• [EXERCISE DETAILS] Update the lines starting with the line that contains "Video editing is" and going on through the line that contains "Our first step", replacing "skill" with "craft" and leaving everything else unchanged.

• [Plain-text document sources]
-- -- --

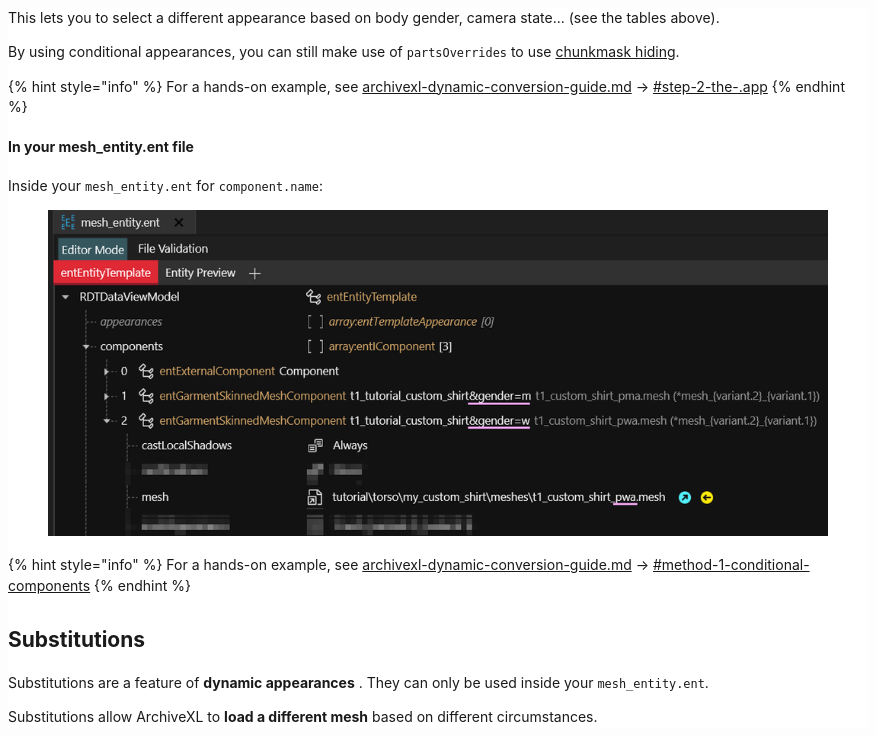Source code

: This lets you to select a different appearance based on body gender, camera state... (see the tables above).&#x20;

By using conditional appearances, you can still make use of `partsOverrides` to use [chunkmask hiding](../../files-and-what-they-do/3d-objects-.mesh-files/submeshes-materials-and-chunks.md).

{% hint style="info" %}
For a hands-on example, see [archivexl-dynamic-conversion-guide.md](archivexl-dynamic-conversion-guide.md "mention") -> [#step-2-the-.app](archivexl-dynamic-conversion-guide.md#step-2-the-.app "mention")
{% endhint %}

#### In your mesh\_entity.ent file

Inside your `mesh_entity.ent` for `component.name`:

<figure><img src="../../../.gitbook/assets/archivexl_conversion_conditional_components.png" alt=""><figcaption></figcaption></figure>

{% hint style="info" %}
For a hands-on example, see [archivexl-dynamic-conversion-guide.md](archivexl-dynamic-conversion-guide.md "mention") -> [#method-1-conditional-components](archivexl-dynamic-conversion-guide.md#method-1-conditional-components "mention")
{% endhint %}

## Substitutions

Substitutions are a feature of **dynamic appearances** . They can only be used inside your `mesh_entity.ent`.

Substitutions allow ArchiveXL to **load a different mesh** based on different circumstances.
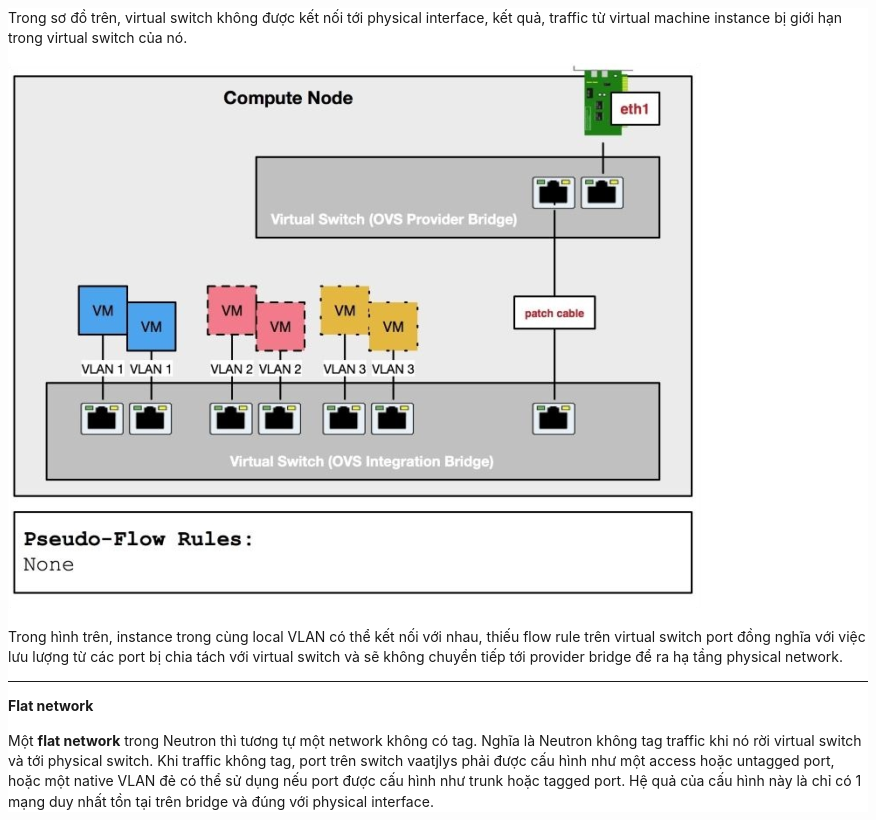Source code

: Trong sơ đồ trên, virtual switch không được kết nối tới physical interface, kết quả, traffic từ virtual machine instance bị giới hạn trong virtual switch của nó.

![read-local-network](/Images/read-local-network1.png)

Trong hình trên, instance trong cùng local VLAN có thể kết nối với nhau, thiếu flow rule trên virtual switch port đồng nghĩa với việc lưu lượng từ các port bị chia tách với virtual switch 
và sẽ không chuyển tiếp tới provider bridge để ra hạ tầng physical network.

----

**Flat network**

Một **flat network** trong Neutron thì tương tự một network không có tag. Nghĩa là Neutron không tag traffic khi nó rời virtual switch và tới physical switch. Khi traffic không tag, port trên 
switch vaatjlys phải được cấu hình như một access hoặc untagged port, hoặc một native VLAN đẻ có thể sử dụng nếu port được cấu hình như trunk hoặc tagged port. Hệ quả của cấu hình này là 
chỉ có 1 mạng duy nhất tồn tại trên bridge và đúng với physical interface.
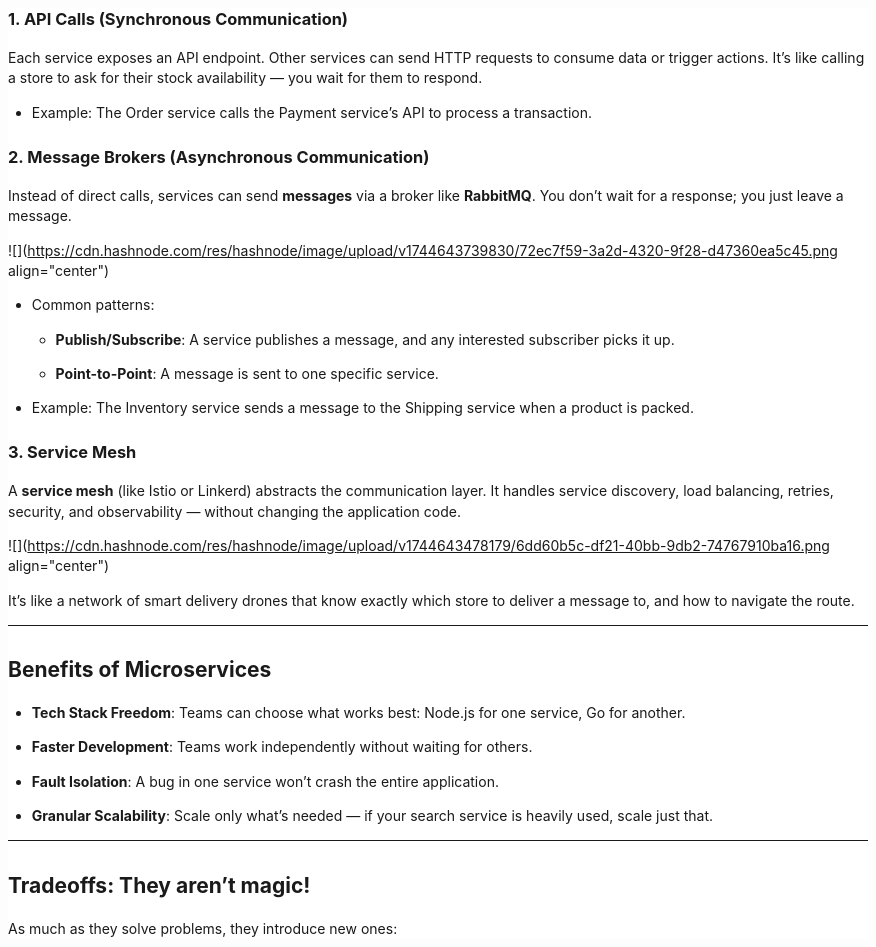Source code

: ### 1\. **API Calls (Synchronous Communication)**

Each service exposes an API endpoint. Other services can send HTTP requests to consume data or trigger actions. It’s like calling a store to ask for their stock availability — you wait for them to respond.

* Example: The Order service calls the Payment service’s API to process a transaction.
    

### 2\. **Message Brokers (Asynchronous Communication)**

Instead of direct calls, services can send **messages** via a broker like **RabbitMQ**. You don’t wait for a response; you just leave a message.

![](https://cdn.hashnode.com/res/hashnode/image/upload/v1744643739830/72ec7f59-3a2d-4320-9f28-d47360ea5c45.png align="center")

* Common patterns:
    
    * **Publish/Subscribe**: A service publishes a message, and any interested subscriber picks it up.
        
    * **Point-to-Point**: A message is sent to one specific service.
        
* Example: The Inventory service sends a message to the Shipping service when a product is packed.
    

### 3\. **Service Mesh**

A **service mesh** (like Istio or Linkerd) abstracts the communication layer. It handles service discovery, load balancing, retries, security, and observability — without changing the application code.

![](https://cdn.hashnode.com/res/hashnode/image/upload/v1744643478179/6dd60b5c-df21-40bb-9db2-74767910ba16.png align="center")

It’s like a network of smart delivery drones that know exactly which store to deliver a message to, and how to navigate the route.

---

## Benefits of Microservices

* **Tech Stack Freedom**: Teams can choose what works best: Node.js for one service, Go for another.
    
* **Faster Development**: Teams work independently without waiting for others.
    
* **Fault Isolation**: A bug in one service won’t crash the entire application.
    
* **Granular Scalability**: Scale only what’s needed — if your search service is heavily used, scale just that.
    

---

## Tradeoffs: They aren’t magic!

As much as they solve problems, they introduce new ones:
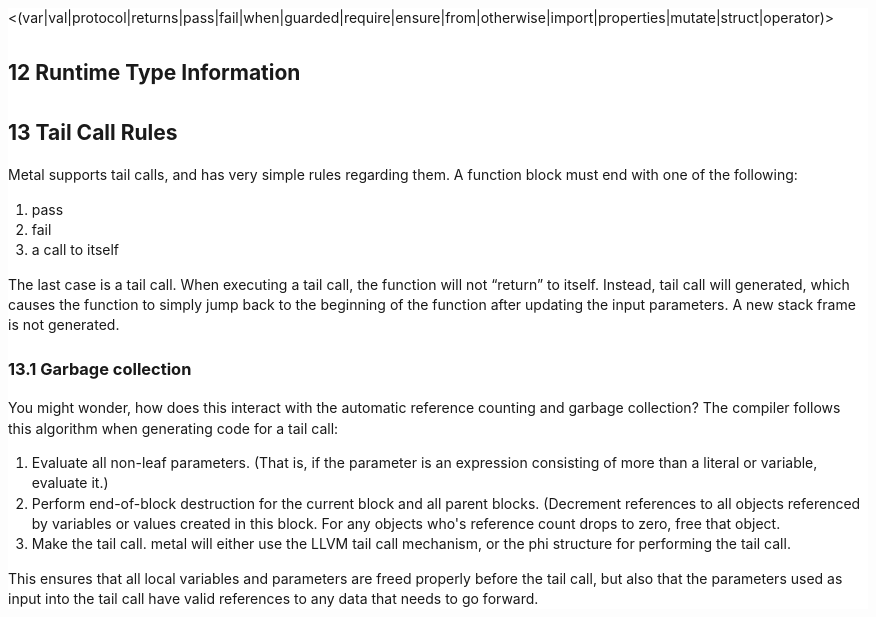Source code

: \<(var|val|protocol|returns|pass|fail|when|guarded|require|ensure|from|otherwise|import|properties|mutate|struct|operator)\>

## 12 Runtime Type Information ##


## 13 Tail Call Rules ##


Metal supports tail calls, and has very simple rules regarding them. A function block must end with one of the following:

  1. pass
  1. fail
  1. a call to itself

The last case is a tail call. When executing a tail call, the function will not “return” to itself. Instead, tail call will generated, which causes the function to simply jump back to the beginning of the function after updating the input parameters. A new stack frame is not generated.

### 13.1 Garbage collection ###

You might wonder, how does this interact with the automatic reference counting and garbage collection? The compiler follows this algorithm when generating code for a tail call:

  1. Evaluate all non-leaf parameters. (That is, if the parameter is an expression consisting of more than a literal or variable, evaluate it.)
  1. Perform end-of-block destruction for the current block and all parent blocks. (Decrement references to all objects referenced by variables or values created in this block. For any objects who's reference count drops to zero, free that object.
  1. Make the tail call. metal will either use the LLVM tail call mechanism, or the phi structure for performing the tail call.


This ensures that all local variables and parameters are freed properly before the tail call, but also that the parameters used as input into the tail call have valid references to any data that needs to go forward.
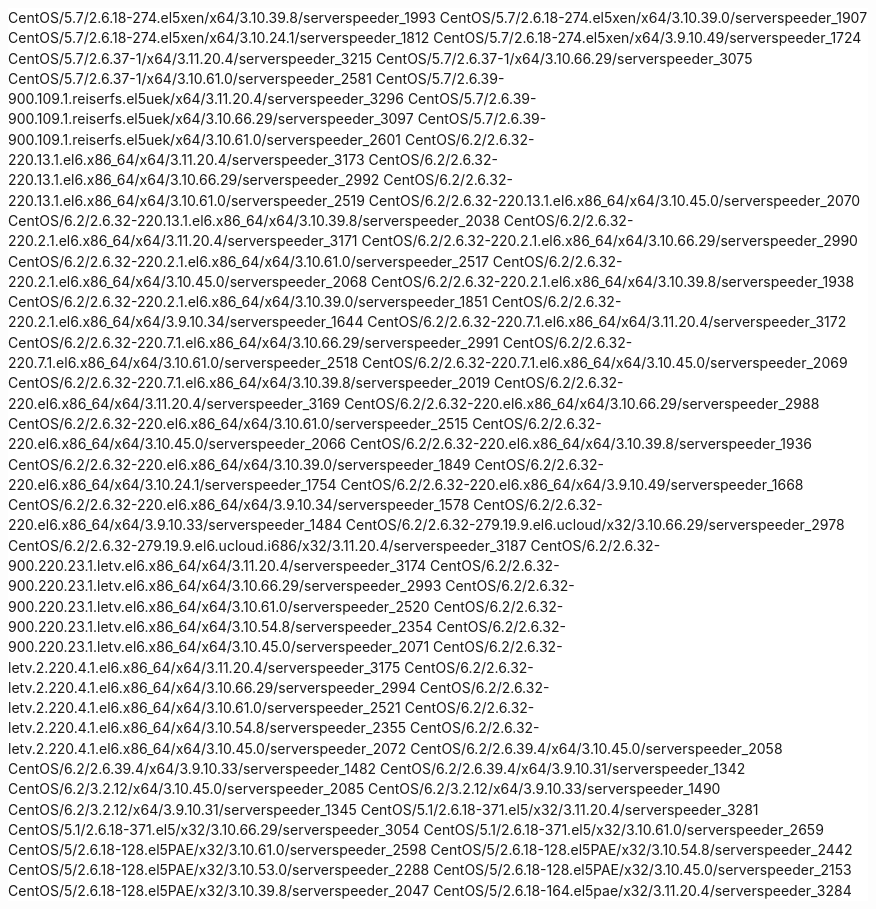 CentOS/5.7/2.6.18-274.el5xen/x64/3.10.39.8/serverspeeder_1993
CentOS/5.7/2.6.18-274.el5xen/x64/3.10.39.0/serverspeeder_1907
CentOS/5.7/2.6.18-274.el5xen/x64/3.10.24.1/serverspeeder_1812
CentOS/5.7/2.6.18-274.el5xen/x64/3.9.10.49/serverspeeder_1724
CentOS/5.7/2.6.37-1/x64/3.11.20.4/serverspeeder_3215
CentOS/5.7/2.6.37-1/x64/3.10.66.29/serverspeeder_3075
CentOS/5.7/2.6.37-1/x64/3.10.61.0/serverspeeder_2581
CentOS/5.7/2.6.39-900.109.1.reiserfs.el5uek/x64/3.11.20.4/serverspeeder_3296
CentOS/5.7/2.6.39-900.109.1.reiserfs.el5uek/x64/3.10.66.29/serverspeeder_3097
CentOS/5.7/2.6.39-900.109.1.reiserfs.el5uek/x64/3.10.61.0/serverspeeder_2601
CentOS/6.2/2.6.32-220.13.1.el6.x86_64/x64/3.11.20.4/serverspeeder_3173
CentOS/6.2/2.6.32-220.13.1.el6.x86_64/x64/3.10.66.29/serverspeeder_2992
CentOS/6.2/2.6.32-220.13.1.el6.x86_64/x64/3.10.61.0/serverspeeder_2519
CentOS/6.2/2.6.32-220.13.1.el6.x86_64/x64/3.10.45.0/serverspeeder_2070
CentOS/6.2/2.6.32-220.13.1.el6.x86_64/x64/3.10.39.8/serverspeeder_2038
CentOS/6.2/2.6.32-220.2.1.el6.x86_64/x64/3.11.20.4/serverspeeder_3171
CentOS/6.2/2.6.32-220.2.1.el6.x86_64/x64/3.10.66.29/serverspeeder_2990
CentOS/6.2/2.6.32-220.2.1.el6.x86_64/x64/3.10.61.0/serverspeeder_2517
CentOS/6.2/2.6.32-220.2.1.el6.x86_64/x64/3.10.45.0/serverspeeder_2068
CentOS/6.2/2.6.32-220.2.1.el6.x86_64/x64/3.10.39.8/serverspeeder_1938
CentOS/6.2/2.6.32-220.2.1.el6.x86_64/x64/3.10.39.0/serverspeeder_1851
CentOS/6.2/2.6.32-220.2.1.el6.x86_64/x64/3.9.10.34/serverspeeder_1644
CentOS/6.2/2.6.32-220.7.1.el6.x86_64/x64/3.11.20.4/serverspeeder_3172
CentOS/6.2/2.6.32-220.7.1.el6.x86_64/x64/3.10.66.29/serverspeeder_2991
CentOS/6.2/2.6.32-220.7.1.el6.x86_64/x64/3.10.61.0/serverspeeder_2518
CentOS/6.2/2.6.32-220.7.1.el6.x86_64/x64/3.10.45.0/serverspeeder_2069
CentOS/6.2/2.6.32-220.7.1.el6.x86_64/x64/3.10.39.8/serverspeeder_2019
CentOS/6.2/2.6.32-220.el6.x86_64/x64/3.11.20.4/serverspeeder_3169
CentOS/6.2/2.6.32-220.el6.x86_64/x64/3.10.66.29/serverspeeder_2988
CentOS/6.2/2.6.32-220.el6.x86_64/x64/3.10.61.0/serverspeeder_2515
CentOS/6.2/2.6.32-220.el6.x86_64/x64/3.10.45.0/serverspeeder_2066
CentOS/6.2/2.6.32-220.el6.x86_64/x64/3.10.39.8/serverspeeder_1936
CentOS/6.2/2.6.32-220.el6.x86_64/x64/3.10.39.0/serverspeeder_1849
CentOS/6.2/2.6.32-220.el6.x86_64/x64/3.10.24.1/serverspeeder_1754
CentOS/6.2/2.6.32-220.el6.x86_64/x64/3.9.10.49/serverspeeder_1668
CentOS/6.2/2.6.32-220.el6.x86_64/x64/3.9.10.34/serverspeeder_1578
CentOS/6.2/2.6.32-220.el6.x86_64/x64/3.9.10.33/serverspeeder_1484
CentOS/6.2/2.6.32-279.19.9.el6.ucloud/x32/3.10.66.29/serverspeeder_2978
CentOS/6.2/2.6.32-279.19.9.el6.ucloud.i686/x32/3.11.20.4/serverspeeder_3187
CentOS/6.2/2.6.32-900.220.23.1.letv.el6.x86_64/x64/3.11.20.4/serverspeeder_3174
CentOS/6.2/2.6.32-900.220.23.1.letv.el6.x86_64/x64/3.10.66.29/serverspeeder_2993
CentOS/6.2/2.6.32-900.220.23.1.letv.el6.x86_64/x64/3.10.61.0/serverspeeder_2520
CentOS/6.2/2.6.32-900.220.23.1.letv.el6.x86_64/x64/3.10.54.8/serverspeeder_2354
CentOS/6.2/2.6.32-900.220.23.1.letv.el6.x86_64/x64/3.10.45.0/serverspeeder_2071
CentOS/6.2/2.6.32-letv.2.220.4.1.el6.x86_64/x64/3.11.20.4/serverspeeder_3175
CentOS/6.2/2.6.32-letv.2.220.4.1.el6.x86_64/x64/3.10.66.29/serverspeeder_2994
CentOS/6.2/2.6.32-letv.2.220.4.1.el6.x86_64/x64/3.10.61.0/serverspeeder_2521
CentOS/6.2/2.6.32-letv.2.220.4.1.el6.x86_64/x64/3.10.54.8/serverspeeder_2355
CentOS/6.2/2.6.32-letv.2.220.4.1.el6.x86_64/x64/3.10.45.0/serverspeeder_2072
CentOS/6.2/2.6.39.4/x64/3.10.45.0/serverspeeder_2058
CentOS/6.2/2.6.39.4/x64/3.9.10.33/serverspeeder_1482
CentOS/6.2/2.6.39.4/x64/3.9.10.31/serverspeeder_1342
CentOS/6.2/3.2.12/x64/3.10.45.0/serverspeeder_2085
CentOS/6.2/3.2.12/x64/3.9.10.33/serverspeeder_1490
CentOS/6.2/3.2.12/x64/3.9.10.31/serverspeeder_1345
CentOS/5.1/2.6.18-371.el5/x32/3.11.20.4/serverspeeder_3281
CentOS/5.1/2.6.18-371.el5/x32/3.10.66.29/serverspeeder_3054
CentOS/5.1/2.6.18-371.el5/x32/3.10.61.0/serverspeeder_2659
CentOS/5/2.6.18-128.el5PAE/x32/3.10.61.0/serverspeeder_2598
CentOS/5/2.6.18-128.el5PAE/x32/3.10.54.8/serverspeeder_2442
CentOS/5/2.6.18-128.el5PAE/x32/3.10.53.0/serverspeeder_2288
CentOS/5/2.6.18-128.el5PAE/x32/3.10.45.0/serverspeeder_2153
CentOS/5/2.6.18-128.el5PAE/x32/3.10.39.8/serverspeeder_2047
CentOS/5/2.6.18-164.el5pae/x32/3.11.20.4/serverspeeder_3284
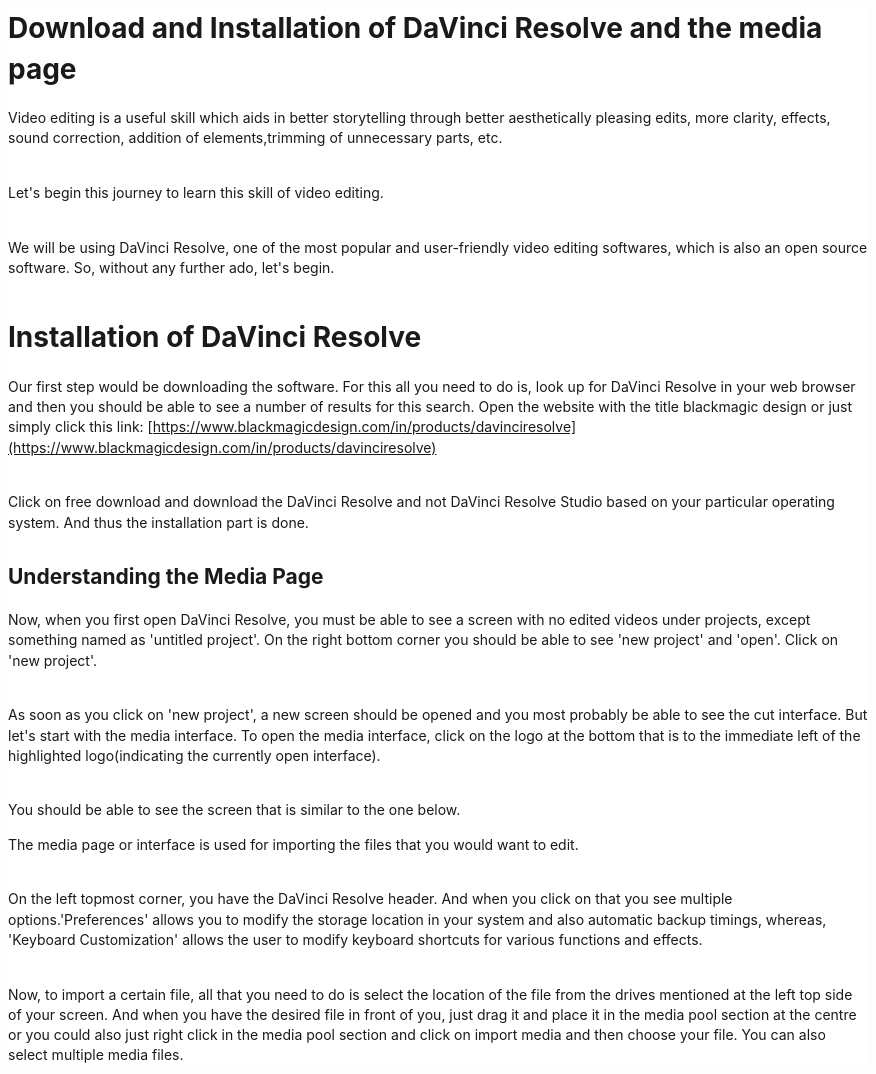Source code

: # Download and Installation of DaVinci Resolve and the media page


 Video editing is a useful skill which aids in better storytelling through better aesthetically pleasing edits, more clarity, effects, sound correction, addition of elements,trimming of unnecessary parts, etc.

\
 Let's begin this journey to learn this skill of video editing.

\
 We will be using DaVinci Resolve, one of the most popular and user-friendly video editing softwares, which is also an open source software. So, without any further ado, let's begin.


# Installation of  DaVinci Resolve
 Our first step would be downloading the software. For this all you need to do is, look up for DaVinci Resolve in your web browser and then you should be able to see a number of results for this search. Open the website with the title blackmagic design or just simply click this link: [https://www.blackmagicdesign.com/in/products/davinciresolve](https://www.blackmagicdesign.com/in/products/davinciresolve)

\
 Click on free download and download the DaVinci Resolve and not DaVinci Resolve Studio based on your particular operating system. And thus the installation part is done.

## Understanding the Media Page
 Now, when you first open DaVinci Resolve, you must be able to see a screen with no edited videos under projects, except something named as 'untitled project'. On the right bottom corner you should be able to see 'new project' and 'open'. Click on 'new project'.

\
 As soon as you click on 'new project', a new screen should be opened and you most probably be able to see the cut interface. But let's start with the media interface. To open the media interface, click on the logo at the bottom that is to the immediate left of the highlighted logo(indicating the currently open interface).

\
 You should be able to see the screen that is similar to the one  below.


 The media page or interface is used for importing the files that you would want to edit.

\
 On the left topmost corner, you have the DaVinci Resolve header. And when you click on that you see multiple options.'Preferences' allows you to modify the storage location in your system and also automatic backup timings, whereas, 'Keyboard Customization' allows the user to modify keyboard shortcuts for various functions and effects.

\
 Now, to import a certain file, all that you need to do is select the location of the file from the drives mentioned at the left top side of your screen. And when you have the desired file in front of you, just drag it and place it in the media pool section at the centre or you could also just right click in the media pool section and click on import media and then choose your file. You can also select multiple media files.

-- -- --

• [ANSWER TO THIS EXERCISE]
 Video editing is a useful craft which aids in better storytelling through better aesthetically pleasing edits, more clarity, effects, sound correction, addition of elements,trimming of unnecessary parts, etc.

\
 Let's begin this journey to learn this craft of video editing.

\
 We will be using DaVinci Resolve, one of the most popular and user-friendly video editing softwares, which is also an open source software. So, without any further ado, let's begin.


# Installation of  DaVinci Resolve
 Our first step would be downloading the software. For this all you need to do is, look up for DaVinci Resolve in your web browser and then you should be able to see a number of results for this search. Open the website with the title blackmagic design or just simply click this link: [https://www.blackmagicdesign.com/in/products/davinciresolve](https://www.blackmagicdesign.com/in/products/davinciresolve)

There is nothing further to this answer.